The propylaea led onto a walled stairway that led to the temenos or sacred space of the temple of Artemis. This stairway was divided into two, with the first stage consisting of seven flights of seven stairs that terminated at a terrace housing the altar of Artemis. A further three flights of stairs led up from the terrace to the sacred precinct or temenos itself.
The Temenos of Artemis
The sacred precinct of Artemis measured 161m by 121m. A porticoed colonnade consisting of 36 columns on the north and south sides and 26 on the east and west enclosed it, all set on a 7.5 m high wall.
Only the lower walls of the north and south porticos remain, but archaeologists have identified them as housing rooms for temple business. Of the colonnades, the south is the best-preserved with the original unweathered cream colour of the stone visible now it is fully excavated.
Little remains of the rest of the colonnade and wall of the sacred precinct, leaving the ruins of the temenos exposed to the rest of Jerash rather than sequestered as they were in antiquity.
The courtyard of the temenos was originally paved, but its stone was stripped when the sanctuary was finally abandoned in the fifth century AD. The remains of Byzantine and Umayyad kilns cutting into the earlier archaeology reveal that it subsequently became a pottery yard. But the focal point of the whole sanctuary, the temple of Artemis, remained unmolested.
The Roman Temple and Cella of Artemis
The temple lies at the back of the temenos, built on a raised platform that elevated it above its surroundings and accessed via a stairway that remains today.
Underneath the building was a barrel-vaulted crypt, which left the temple floor at an uneven height. A stairway to the adyton — the restricted area of the cella that contained the cult statue — helped disguise this sudden change in then the floor level as well as create a dramatic approach to the shrine of the goddess.
Although ruined, the remains of the adyton and the niche for the goddess’s statue survives.
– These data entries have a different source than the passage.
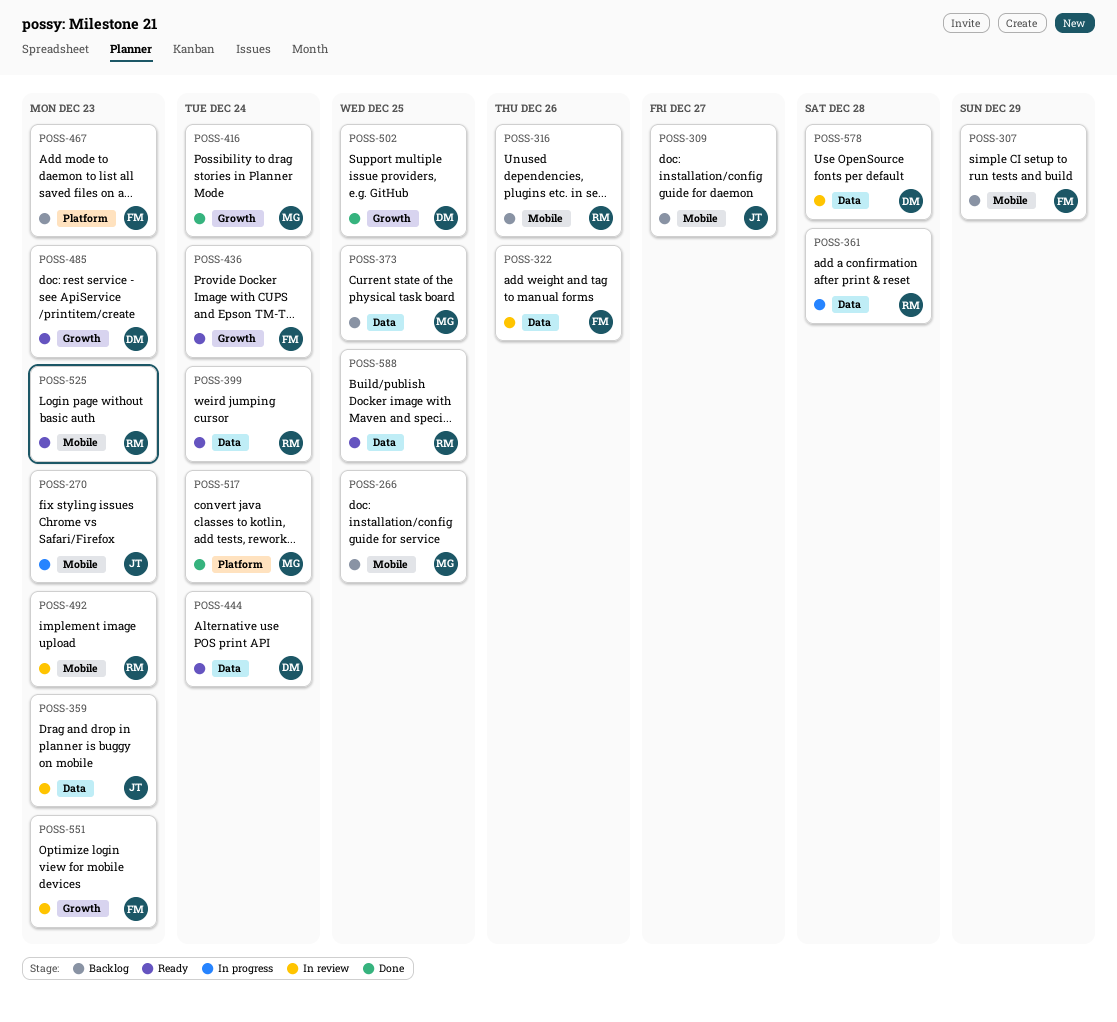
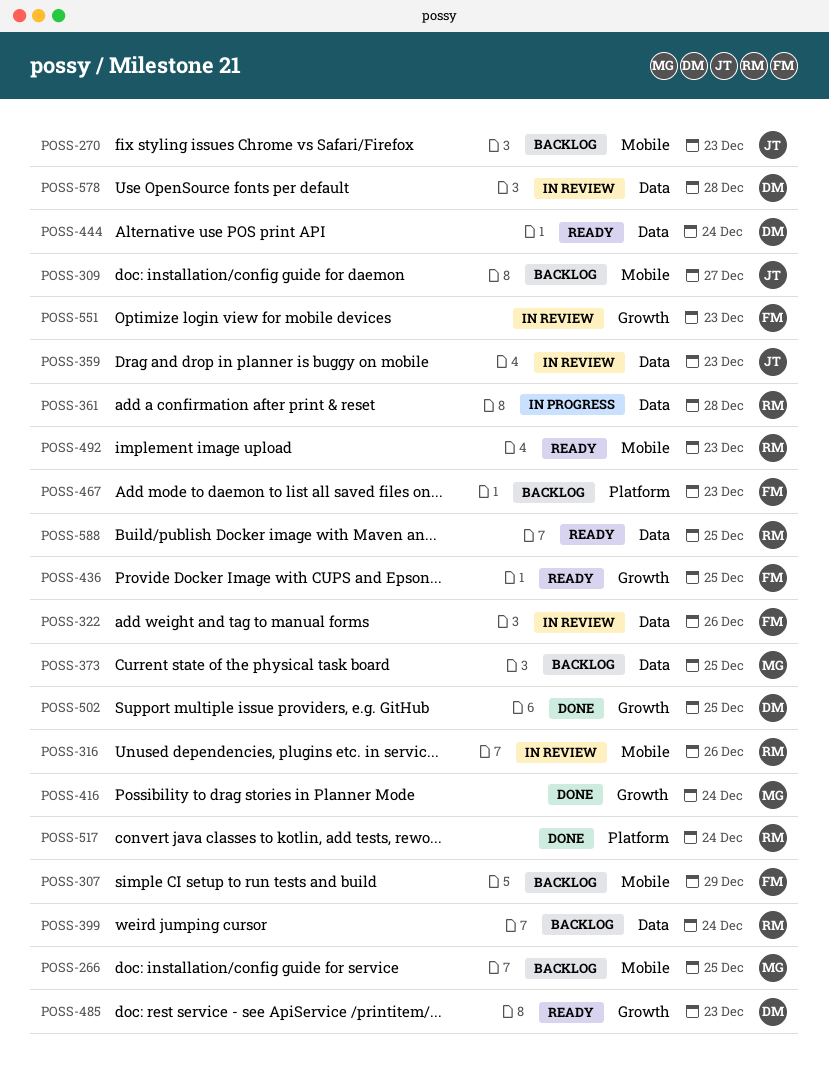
POSS-270, status: In progress -> Backlog
POSS-316, status: Backlog -> In review
POSS-399, status: Ready -> Backlog
POSS-436, due: Dec 24 -> Dec 25
POSS-492, status: In review -> Ready
POSS-517, owner: MG -> RM
POSS-525: present -> none

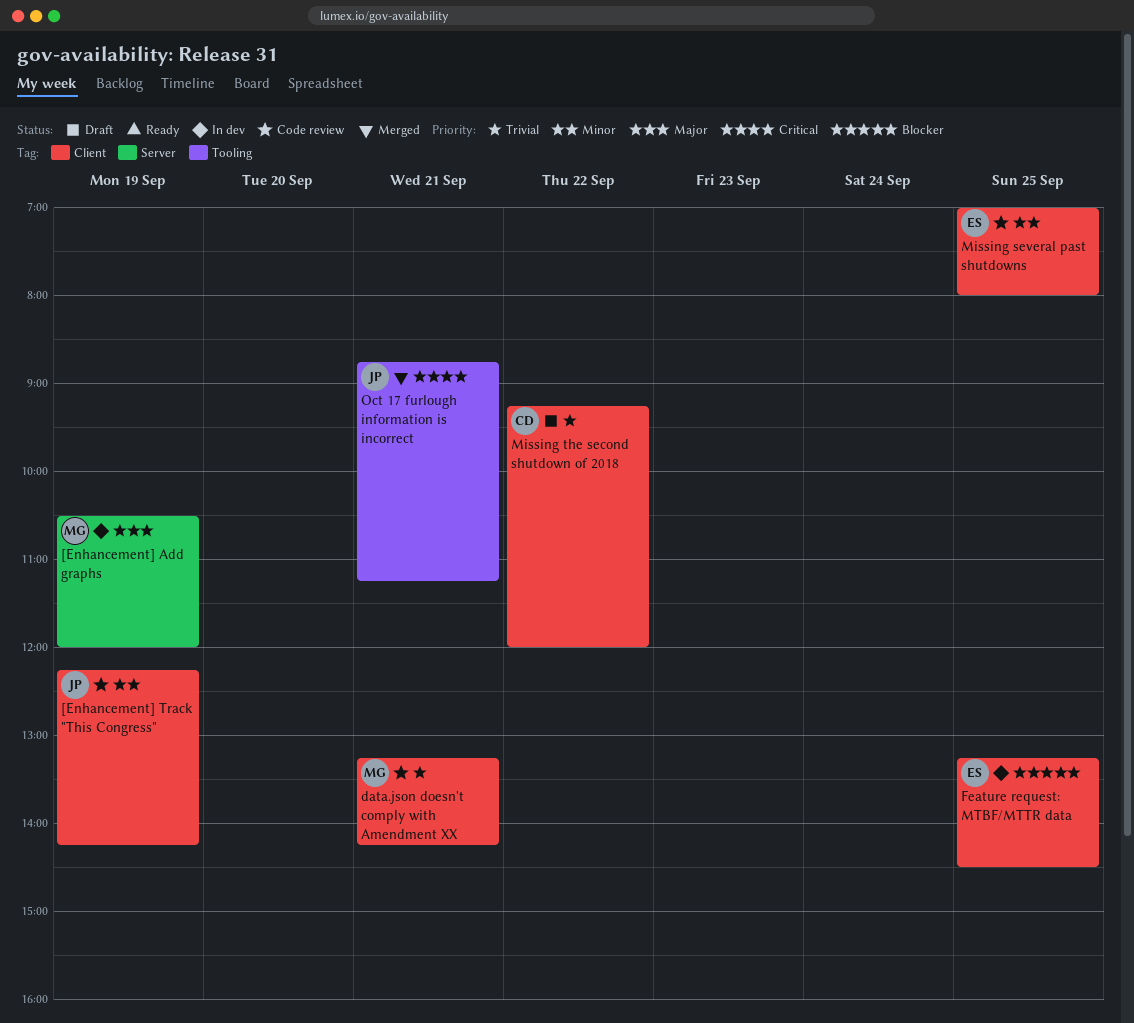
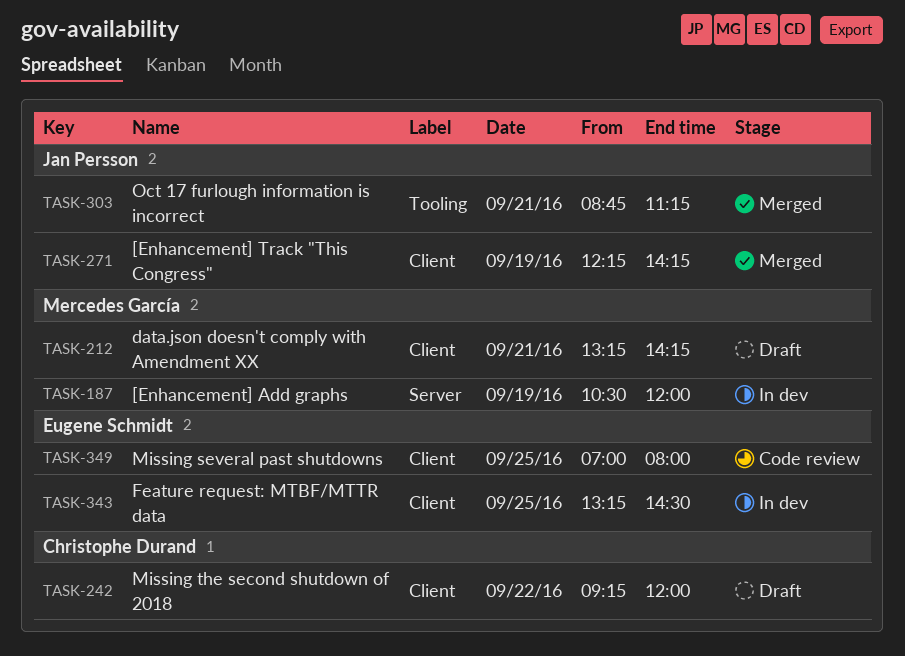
[Enhancement] Track "This Congress", status: Code review -> Merged
data.json doesn't comply with Amendment XX, status: Code review -> Draft

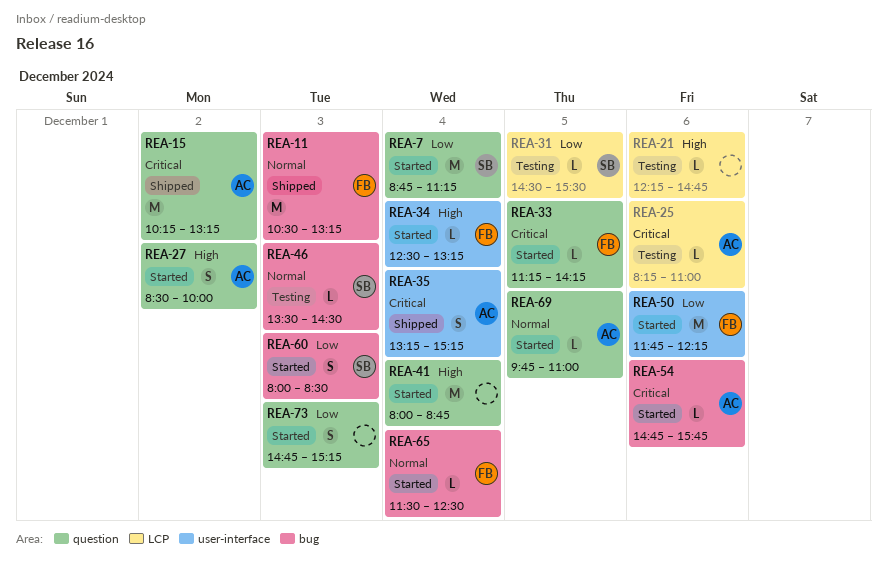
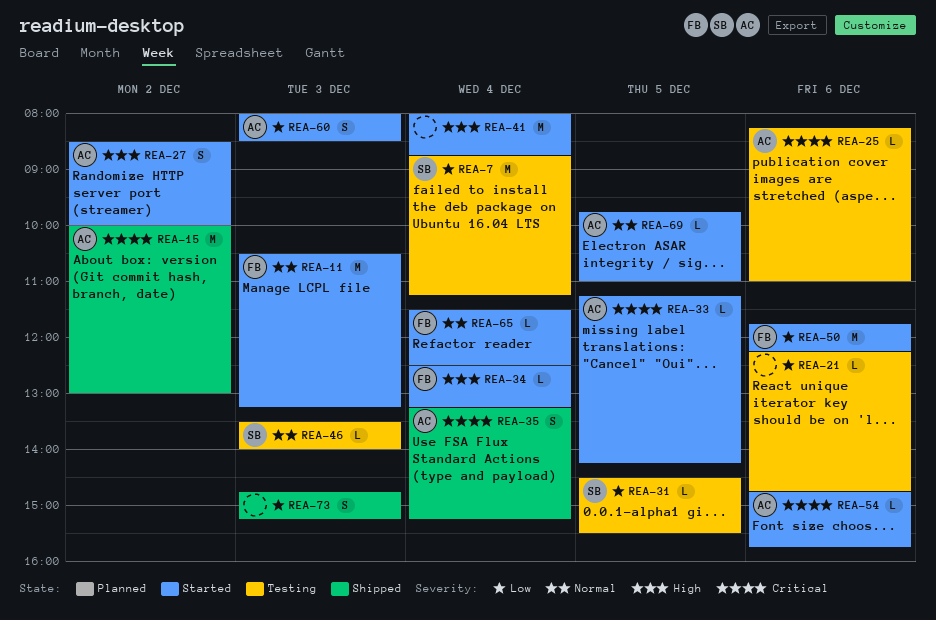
REA-7, status: Started -> Testing
REA-11, status: Shipped -> Started
REA-15, begins: 10:15 -> 10:00
REA-15, ends: 13:15 -> 13:00
REA-21, priority: High -> Low
REA-33, owner: FB -> AC
REA-46, ends: 14:30 -> 14:00
REA-60, owner: SB -> AC
REA-73, status: Started -> Shipped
Bolt holes on the walls indicate that marble slabs lined both, before this decorative was removed and incorporated into Jerash’s Christian churches.
A line of columns surrounded the temple — 11 on the long sides and six on the short sides, while the east-facing main entrance faced east was marked by a colonnade three columns deep. Niches with a Nabatean element flanked the doorway — the one clue to the indigenous origins of the classically named goddess within.
The columns show how the temple’s architect designed it to withstand natural hazards. The high position of the temple exposed it to high winds, and Jerash’s region was subject to earth tremors, so the columns were designed to be flexible and sway. The movement of these “dancing columns” can be seen today by wedging a spoon between the blocks and watching it move up and down as the columns subtly sway.
Despite these measures, an earthquake did finally destroy the sanctuary. Fortunately, the capitals of the temple’s colonnade remained undamaged — curious, considering they should have been affected by the falling masonry of the entablature above them, suggesting this may not have been in place at the time of the earthquake.
Archaeologists have recovered surviving parts of this entablature from Jerash’s churches, where it was reused, but the fragments are incomplete. This suggests that not only was the entablature never raised; it may not have been completed. So it could be that, despite its magnificence and undoubted importance to Jerash, the Roman temple of Artemis was never finished.
Resources
Browning, I, 1982. Jerash and the Decapolis. Chatto & Windus: London
Gates, C, 2003. Ancient Cities: The Archaeology of Urban Life in the Near East and Egypt, Greece and Rome. London: Routledge
Wharton, A, J, 1995. Refiguring the Post Classical City-Duras Europos, Jerash, Jerusalem and Ravenna. Cambridge University Press.